The singing servers of Times Square tourist destination Ellen’s Stardust Diner won a labor victory this week — more than 30 fired employees have been offered their jobs back after a settlement between staff and the restaurant.
Longtime staff at the diner formed a union last year, saying that with new management, the business was no longer the safe haven for aspiring singers and actors that it once was. They also sued ownership for unpaid wages. Owner Ken Sturm then later accused staff of stealing from the restaurant in a lawsuit.
But this week, the restaurant at 1650 Broadway reached an agreement with union Stardust Family United and the National Labor Relations Board. Sturm offered jobs back to 31 employees who had been fired under circumstances that the union considered retaliatory. Thirteen of them decided to return, according to a statement from the union.

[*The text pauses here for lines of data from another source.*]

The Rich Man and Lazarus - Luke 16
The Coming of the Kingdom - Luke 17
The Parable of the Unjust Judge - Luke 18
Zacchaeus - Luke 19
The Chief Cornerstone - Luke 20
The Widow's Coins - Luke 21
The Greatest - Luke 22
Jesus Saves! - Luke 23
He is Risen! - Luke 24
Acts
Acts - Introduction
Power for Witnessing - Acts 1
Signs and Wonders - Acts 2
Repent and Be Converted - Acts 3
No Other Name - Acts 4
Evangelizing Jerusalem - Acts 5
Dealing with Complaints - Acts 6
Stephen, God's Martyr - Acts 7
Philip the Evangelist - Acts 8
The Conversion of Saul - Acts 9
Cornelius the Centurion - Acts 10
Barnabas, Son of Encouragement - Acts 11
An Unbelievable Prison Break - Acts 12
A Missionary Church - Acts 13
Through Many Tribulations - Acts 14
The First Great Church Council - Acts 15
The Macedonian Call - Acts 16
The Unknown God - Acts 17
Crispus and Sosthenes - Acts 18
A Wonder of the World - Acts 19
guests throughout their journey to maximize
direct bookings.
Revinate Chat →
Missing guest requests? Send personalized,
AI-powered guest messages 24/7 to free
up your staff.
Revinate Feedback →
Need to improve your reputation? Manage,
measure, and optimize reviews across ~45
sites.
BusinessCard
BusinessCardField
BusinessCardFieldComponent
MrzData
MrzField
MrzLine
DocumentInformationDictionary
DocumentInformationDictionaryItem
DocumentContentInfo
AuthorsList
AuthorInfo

The diner also paid staffers back pay and agreed to mail notices to all staff — outlining that the restaurant could not threaten employees or discourage them from union activity, the union says.
Ellen’s Stardust Diner’s owners did not admit wrongdoing in the settlement, the Times reports. In a statement to the Times, Sturm said: “Stardust has been a welcoming place in the heart of Times Square for employees, tourists and local patrons for over 30 years. We expect these 13 servers, who previously worked for Stardust, to fit in well into our supportive and inclusive work environment.”
Ellen’s Stardust Diner, where servers sing during service, has long been known as a place where artists can work as they audition for gigs. Staff have left for Broadway shows or things like “American Idol” and historically been allowed to return to their service jobs. It originally opened in 1987 and remains a popular tourist dining spot.